I gazed at her petite frame. She seemed so fragile in that moment, so breakable. “Krista,” I started gently, “do you want to tell me…I mean, do you want to talk about how you…”
“Died?” she asked, her voice breaking. “I killed myself.”
“Just like Joaquin,” I said.
She laughed harshly. “Not exactly. I didn’t mean to do it.”
“What?” I gasped, startled.
Krista turned her hands over and over in her lap. “I just…my boyfriend, Andreas…he broke up with me, and I only took the pills because I figured I’d pass out and then he’d find me. And when he found me he would realize how much he loved me. It was a whole Romeo and Juliet thing. We were supposed to go to prom together, and I had a dress, and I just wanted him to want to take me. But instead, I ended up here. It was all supposed to be perfect, and I ended up here. Without him.”
She pressed her face against my shoulder, dissolving into tears. I wrapped one arm around her and let her cry, thinking how awful it must have been for her, knowing she could’ve just gone to prom with someone else and gotten on with her life. If only she hadn’t taken too many pills.

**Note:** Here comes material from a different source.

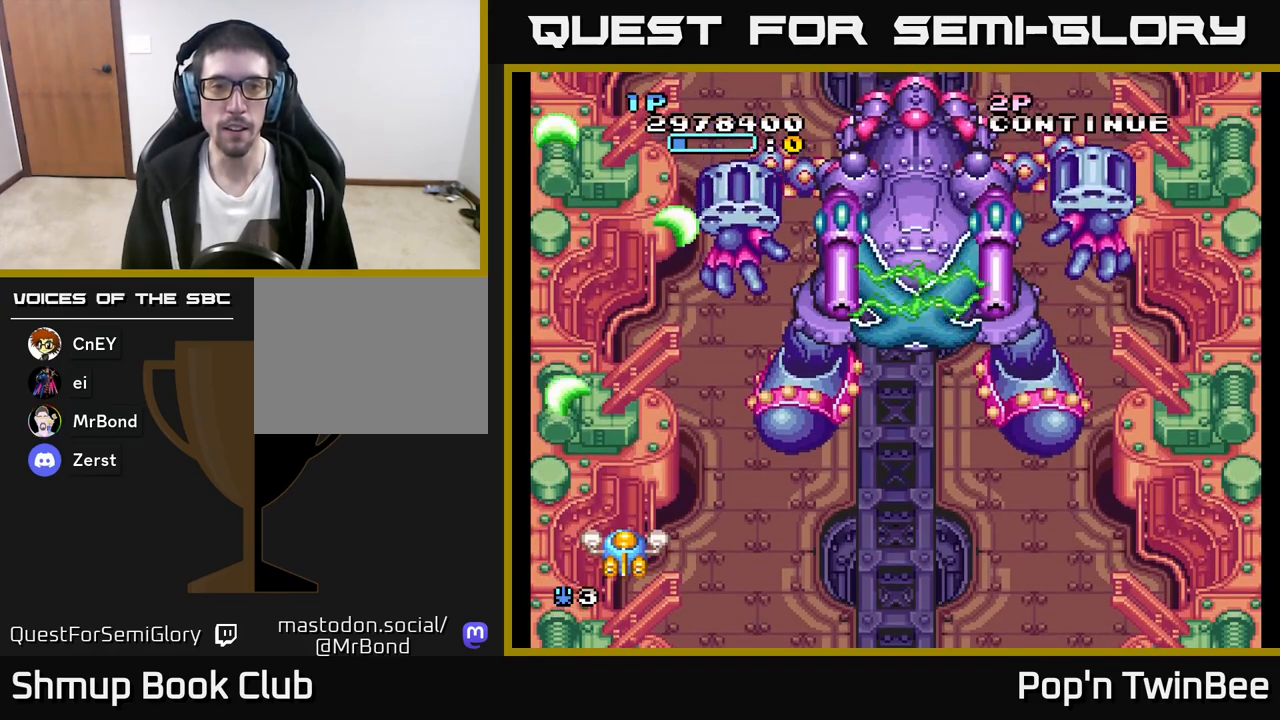
{"buttons": ["A", "DPAD_RIGHT"], "left_stick": "center", "right_stick": "center", "events": [[100, "DPAD_UP", "up"], [433, "DPAD_RIGHT", "down"]]}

It was kind of how I’d felt about taking the shortcut through the woods that day. If only I’d gotten a ride, if only I’d taken the long way around, Mr. Nell would never have had the opportunity to attack me. My sister, my father, and I would all be alive back in Princeton. Back in “the other world.” I wouldn’t have to worry about the angry mob or the mayor or the Shadowlands or Oblivion or where Tristan was right now and what I would say to him when I had the chance.
Maybe I did miss my life.
“I’m sorry,” she said, sniffling. “I’m really sorry. I’ve just been thinking about this a lot lately, with the one-year anniversary coming up and everything…but for some reason it just feels worse today.”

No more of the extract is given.